Zalfa’s conduct forms a contrast to Raja’s father’s, with her response to Raja’s kidnapping becoming the basis for their eventual reconciliation. She comes to pick up him from the hospital he walks to as soon as he calls her, does not judge him when he tells her the entire story of his captivity, and stands up to her husband and Farouk so that Raja can keep Mr. Cat. Zalfa demonstrates the beginnings of the agency and resilience that will characterize her later in life during these scenes, showing Raja that she does not actually prefer Farouk to him and that she accepts him for who he is.


This set of chapters also introduces Nahed, whose childhood becomes another point of engagement with the challenges of navigating queer identity. Although she bullies Raja and becomes another of the family members whom he will reject, she is, unbeknownst to Raja, fighting her own battle. Nahed is as masculine as Raja is feminine: She dislikes dolls, enjoys roving the neighborhood and roughhousing, and is an accomplished wrestler even as a young girl. Raja does not realize that Nahed’s antagonistic behavior is rooted in her own attempt to come to terms with her difference.


This set of chapters also contains a lengthy description of Raja’s kidnapping and captivity at the hands of Boodie, reflecting The Impact of History on Individuals and Communities. Ordinary civilians, even boys young enough to be high school students, become fighters in a complex, multi-sided conflict as Lebanon descends into civil war. Although Raja spends much of the conflict isolated and unsure of what is happening, the sounds of shooting and bombing reflect the atmosphere of violence and governmental collapse raging through Lebanon at this time.

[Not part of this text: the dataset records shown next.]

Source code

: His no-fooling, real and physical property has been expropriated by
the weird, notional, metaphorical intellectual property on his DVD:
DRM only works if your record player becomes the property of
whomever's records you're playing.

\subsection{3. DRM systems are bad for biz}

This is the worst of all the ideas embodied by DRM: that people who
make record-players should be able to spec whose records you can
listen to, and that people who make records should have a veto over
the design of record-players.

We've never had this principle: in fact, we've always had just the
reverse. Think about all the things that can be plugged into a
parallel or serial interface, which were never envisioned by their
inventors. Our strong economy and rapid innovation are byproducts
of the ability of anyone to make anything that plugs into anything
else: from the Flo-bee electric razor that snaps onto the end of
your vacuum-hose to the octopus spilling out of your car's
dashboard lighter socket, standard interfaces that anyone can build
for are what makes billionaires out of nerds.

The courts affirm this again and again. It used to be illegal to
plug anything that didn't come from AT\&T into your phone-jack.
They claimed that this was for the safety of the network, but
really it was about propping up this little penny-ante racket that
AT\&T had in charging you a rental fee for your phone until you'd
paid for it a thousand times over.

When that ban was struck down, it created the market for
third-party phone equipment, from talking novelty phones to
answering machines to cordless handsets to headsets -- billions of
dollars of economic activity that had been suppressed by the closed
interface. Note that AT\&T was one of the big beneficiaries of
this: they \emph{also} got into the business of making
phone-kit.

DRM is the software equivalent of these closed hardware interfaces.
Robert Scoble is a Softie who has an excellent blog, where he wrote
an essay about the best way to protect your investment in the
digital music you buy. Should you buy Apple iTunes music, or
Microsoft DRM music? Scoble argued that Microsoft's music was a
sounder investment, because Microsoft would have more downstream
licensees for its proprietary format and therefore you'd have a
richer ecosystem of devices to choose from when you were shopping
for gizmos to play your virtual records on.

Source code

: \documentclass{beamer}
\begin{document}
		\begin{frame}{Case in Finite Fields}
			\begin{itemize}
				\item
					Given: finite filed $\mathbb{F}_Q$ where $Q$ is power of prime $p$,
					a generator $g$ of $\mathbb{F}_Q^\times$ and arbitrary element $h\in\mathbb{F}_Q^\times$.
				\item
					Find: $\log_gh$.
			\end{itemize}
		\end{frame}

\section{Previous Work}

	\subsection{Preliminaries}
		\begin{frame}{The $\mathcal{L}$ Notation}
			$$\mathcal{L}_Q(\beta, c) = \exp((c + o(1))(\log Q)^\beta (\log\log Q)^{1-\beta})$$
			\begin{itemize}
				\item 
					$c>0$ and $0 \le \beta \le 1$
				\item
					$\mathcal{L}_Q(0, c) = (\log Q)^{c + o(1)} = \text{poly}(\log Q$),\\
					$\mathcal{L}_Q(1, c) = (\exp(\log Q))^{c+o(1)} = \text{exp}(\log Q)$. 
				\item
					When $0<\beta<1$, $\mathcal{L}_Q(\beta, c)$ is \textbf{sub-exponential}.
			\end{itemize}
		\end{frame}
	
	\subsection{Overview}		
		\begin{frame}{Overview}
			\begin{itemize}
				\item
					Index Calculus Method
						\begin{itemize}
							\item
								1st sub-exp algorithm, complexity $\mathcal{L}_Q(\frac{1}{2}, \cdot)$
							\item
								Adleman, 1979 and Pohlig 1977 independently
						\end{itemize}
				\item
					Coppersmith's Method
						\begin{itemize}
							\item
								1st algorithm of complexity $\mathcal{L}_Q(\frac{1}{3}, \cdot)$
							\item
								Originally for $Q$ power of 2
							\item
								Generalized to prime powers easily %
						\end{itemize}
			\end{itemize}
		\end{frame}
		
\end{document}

Boodie victimizes Raja during this portion of the novel, not only holding him captive but also subjecting him to a coercive sexual relationship that initially confuses Raja, but that he will later come to characterize as abuse. Raja has had very little opportunity to explore his sexuality when he meets Boodie. He mistakes Boodie’s small acts of kindness for caring and comes to feel that he has feelings for his captor. He is uncertain and conflicted over Boodie’s narrative that his captivity is necessary to keep him alive, and falls into what resembles a domestic routine with Boodie. Raja demonstrates something akin to Stockholm syndrome during his time with Boodie, but he will ultimately come to see Boodie as an abuser.